EXERCISE: Copy the lines of the records below word for word, beginning with the line that contains "family: Balsaminaceae" and ending with the line that contains "common name: Bleeding-heart", including both.

MATERIAL PROVIDED start

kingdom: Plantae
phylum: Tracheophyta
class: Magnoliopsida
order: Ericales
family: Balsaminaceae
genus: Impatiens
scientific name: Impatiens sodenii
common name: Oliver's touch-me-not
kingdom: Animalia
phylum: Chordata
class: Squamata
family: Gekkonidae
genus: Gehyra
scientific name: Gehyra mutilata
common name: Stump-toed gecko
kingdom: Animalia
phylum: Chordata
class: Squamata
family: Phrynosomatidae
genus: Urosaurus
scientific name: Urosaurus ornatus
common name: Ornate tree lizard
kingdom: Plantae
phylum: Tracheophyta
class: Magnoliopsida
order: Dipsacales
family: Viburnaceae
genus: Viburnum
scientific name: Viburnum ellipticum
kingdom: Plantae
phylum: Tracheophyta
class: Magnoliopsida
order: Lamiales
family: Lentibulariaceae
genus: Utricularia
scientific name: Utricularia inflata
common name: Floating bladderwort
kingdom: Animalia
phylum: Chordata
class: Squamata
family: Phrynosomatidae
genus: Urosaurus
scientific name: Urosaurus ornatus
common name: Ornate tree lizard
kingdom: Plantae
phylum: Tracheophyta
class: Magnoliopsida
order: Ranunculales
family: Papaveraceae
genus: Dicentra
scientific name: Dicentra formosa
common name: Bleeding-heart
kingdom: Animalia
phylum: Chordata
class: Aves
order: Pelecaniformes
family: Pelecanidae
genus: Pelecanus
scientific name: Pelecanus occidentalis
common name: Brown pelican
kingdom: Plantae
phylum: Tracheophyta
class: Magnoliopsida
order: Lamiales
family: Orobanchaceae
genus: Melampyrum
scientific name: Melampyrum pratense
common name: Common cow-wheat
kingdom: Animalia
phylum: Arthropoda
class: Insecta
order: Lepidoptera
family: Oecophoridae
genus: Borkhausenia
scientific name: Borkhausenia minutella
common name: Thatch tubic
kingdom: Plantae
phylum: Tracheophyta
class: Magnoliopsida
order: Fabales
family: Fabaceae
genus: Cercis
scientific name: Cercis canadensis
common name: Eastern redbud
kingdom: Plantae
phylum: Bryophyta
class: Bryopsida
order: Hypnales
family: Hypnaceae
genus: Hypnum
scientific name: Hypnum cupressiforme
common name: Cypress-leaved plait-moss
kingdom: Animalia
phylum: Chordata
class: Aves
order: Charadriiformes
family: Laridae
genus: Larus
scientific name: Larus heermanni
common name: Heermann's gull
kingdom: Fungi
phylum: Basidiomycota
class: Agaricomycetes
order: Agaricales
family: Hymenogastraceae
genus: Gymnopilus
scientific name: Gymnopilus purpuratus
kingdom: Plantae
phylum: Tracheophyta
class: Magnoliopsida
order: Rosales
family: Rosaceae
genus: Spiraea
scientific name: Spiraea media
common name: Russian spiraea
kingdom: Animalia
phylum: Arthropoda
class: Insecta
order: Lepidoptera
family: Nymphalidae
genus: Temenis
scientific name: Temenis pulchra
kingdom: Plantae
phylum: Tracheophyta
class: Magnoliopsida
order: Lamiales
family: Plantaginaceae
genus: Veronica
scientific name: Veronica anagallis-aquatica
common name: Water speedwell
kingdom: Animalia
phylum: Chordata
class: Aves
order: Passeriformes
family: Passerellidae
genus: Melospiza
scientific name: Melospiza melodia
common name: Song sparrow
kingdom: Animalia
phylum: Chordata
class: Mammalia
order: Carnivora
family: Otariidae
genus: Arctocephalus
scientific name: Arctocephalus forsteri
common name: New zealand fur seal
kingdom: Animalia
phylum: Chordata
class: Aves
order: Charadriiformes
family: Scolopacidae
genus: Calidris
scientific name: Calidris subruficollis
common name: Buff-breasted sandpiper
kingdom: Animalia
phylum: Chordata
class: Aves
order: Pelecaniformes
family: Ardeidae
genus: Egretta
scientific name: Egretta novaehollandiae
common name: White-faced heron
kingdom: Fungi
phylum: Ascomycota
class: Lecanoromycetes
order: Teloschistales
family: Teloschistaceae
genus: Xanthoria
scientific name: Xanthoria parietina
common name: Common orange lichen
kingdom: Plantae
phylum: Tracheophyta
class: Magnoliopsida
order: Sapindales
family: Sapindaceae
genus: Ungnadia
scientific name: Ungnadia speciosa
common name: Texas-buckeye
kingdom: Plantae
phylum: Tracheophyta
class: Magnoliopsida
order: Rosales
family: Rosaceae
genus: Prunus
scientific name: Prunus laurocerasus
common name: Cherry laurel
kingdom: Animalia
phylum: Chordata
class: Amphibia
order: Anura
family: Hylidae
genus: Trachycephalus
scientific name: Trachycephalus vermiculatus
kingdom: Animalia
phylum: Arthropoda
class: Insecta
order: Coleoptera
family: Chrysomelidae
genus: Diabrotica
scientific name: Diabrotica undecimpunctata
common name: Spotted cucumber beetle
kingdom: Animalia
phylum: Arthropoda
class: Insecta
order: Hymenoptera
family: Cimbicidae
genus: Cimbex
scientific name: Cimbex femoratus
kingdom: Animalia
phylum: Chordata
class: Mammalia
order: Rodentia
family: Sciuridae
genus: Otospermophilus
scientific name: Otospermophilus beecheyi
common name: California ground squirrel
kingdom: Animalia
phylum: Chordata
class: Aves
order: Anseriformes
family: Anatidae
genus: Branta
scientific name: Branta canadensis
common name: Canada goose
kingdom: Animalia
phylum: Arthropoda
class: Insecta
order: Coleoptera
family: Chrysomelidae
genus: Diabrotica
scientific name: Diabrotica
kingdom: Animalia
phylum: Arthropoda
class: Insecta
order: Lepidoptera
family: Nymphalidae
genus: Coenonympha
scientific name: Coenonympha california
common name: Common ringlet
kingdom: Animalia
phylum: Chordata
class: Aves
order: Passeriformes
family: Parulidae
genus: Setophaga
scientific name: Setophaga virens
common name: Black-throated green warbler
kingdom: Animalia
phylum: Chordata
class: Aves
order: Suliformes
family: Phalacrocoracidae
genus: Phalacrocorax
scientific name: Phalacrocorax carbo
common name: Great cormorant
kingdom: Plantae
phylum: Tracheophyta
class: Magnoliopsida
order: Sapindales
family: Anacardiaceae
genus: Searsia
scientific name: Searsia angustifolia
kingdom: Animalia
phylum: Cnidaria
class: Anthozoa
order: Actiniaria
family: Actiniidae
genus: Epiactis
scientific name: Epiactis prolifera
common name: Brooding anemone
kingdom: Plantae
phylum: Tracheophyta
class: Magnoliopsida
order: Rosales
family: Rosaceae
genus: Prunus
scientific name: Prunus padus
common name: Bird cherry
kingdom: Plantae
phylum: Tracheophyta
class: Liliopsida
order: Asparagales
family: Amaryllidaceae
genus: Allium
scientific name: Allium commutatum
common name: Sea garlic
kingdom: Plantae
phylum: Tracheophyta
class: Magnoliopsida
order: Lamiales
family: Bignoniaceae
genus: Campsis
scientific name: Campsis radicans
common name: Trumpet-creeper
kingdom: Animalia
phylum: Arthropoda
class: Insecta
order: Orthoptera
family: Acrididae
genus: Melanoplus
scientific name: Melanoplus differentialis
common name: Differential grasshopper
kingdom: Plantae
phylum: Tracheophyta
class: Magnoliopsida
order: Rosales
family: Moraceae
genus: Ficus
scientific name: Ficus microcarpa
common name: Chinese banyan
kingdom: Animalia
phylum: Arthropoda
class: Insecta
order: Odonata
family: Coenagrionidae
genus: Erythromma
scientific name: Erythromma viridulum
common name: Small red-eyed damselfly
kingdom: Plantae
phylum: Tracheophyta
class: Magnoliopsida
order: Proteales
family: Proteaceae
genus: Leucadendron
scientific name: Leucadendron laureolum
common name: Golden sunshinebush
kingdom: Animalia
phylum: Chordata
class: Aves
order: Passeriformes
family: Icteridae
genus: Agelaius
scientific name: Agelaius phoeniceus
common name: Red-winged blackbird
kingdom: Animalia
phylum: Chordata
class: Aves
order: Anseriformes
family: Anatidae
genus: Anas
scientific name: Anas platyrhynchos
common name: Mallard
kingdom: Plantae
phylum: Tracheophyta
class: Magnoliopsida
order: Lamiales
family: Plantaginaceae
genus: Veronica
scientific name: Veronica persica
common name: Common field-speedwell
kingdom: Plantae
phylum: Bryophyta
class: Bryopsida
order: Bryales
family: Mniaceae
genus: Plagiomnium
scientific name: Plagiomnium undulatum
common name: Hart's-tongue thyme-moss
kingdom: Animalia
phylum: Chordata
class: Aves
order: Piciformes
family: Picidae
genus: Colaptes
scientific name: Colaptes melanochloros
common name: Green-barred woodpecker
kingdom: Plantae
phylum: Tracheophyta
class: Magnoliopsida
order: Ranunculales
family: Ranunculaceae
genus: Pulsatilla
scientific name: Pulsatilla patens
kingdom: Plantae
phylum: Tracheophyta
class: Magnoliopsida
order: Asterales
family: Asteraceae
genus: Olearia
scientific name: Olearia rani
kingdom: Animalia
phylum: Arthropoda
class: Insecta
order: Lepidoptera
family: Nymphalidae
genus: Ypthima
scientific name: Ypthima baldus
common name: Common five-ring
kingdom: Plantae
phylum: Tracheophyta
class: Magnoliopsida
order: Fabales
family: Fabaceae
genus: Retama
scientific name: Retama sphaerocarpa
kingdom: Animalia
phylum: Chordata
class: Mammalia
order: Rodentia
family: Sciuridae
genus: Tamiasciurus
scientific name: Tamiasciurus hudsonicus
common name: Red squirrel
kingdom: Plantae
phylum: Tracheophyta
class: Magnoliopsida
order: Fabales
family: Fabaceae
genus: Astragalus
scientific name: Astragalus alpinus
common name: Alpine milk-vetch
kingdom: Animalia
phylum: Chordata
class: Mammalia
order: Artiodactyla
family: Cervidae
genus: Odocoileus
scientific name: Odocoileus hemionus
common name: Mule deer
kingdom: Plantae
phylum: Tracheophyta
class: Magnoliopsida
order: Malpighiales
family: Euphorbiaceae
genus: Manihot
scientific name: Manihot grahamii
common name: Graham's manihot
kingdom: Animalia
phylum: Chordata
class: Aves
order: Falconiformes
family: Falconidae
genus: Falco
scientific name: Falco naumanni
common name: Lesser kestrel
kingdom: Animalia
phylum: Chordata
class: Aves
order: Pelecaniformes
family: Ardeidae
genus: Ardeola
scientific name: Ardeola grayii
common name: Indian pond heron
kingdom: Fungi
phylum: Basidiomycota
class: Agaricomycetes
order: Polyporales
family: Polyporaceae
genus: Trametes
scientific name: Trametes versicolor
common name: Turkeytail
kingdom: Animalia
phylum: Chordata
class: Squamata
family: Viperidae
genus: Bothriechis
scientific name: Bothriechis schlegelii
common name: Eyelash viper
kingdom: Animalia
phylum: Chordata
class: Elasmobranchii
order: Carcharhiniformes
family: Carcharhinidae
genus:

MATERIAL PROVIDED end

TASK RESULT:
family: Balsaminaceae
genus: Impatiens
scientific name: Impatiens sodenii
common name: Oliver's touch-me-not
kingdom: Animalia
phylum: Chordata
class: Squamata
family: Gekkonidae
genus: Gehyra
scientific name: Gehyra mutilata
common name: Stump-toed gecko
kingdom: Animalia
phylum: Chordata
class: Squamata
family: Phrynosomatidae
genus: Urosaurus
scientific name: Urosaurus ornatus
common name: Ornate tree lizard
kingdom: Plantae
phylum: Tracheophyta
class: Magnoliopsida
order: Dipsacales
family: Viburnaceae
genus: Viburnum
scientific name: Viburnum ellipticum
kingdom: Plantae
phylum: Tracheophyta
class: Magnoliopsida
order: Lamiales
family: Lentibulariaceae
genus: Utricularia
scientific name: Utricularia inflata
common name: Floating bladderwort
kingdom: Animalia
phylum: Chordata
class: Squamata
family: Phrynosomatidae
genus: Urosaurus
scientific name: Urosaurus ornatus
common name: Ornate tree lizard
kingdom: Plantae
phylum: Tracheophyta
class: Magnoliopsida
order: Ranunculales
family: Papaveraceae
genus: Dicentra
scientific name: Dicentra formosa
common name: Bleeding-heart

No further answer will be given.